Collected data:

↓↓↓

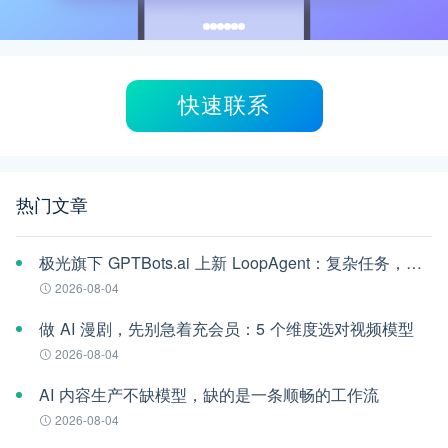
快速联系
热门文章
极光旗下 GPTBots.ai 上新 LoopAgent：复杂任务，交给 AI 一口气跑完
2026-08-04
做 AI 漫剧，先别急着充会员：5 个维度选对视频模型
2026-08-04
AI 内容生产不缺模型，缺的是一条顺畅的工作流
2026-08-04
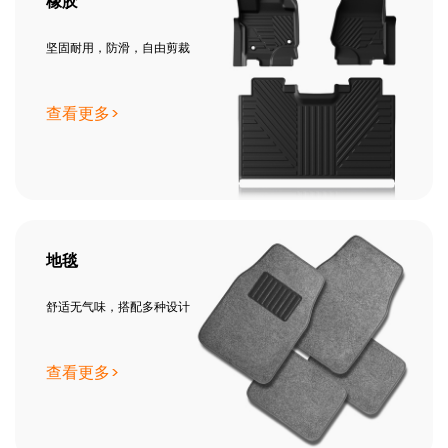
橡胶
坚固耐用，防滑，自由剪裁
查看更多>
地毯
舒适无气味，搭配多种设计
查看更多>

↑↑↑
↓↓↓

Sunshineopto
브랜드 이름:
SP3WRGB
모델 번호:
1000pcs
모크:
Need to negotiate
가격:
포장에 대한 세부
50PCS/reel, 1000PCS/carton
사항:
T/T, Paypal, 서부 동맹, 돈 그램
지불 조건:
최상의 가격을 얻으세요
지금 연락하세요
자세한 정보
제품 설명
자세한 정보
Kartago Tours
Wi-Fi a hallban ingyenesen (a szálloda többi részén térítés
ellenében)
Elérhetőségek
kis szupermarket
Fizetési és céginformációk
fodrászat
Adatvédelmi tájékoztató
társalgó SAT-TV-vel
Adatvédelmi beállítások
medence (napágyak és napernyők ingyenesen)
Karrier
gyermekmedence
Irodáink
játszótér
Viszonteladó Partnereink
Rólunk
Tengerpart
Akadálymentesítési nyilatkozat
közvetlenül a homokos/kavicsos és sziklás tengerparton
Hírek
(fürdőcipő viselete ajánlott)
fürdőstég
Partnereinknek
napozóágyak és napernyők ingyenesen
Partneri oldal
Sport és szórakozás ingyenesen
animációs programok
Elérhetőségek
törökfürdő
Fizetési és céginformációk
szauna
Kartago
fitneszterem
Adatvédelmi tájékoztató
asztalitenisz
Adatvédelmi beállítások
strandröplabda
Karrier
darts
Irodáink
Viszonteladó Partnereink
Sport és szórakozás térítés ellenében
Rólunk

↑↑↑

WORK INSTRUCTION: Return each line of the data that contains the string "ellenében".

OUTPUT FOR THIS TASK:
ellenében)
Sport és szórakozás térítés ellenében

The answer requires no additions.